*Action item*.
Across the entries below, the lines containing "Bleu" should be counted and only their number returned.

=== Data excerpts ===

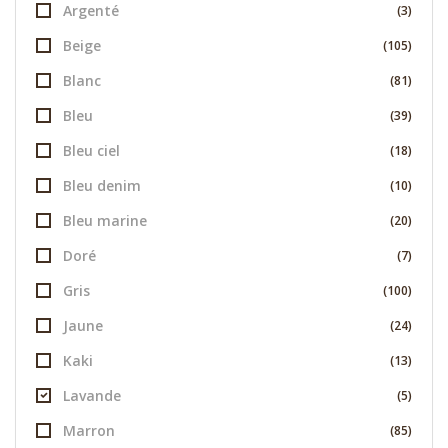
Argenté
(3)
Beige
(105)
Blanc
(81)
Bleu
(39)
Bleu ciel
(18)
Bleu denim
(10)
Bleu marine
(20)
Doré
(7)
Gris
(100)
Jaune
(24)
Kaki
(13)
Lavande
(5)
Marron
(85)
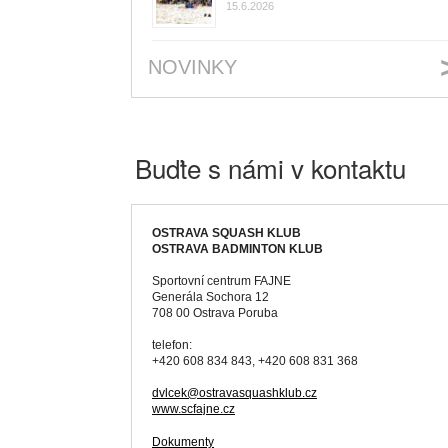
15.6.2026
NOVINKY
Buďte s námi v kontaktu
OSTRAVA SQUASH KLUB
OSTRAVA BADMINTON KLUB
Sportovní centrum FAJNE
Generála Sochora 12
708 00 Ostrava Poruba
telefon:
+420 608 834 843, +420 608 831 368
dvlcek@ostravasquashklub.cz
www.scfajne.cz
Dokumenty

===

*Exercise output*.
4